Put every line of text from the records into a JSON list of strings, one string per line. Skip blank lines and leave out the pictures.

Collected data:
****

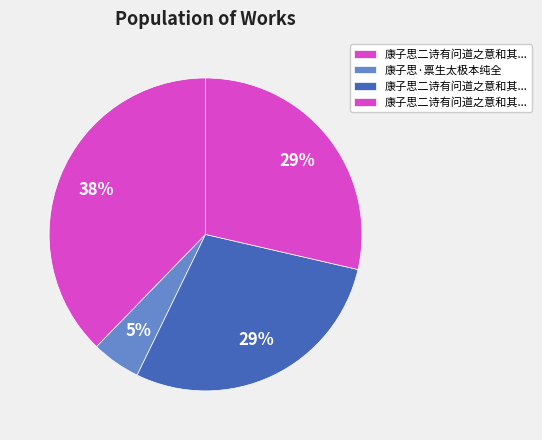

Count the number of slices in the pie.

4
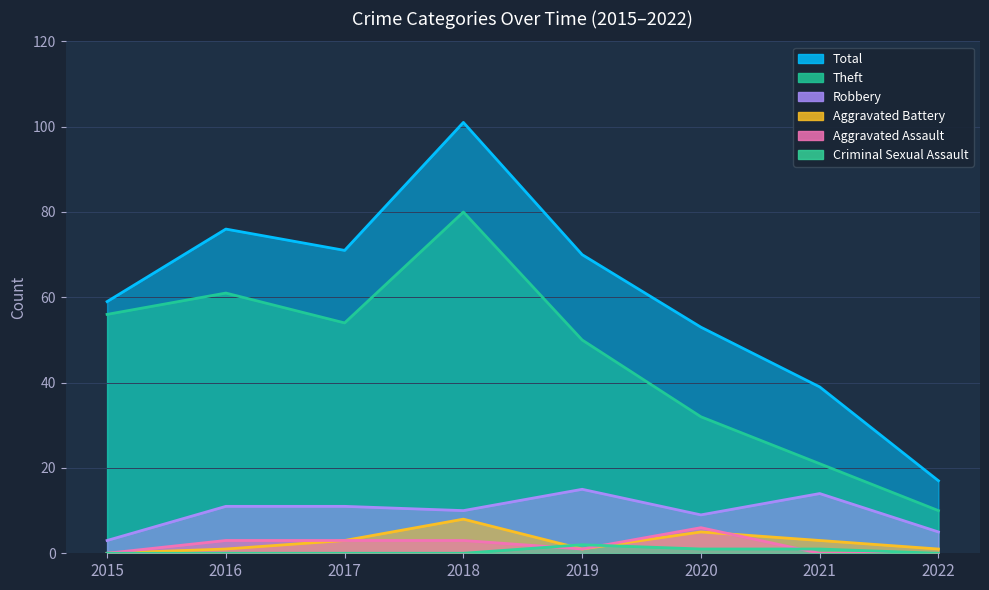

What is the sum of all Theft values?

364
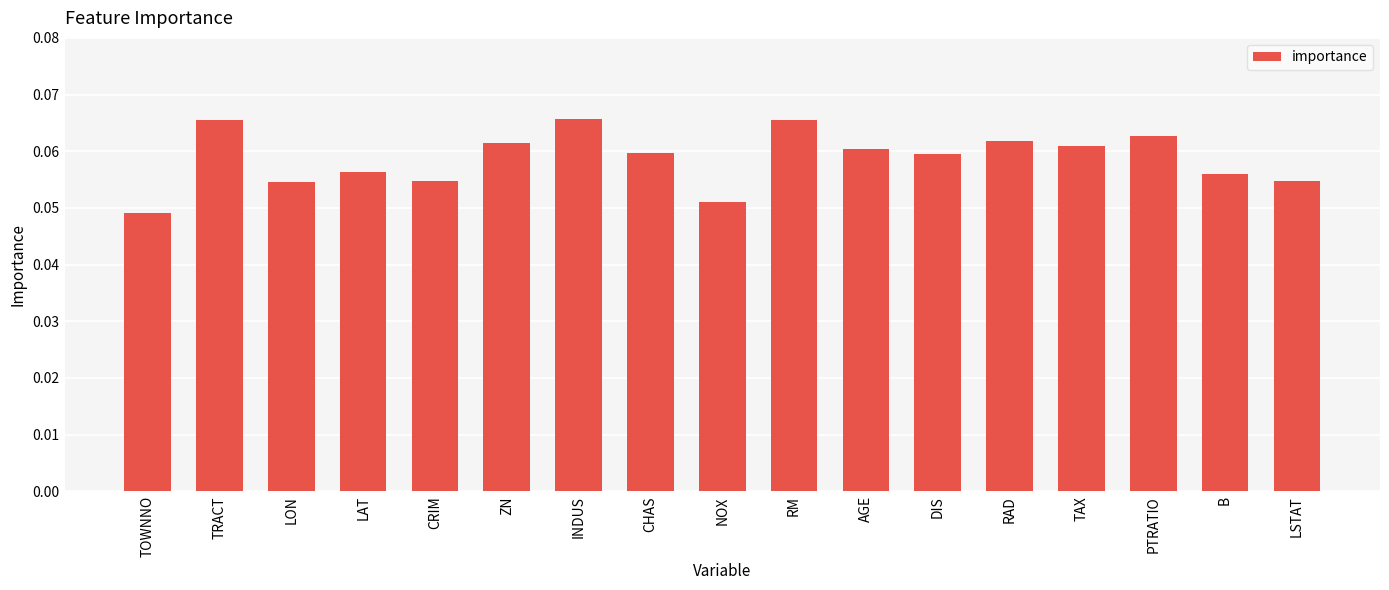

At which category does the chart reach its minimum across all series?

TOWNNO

****

*EXERCISE RESULT:*
[
  "Count the number of slices in the pie.",
  "4",
  "What is the sum of all Theft values?",
  "364",
  "At which category does the chart reach its minimum across all series?",
  "TOWNNO"
]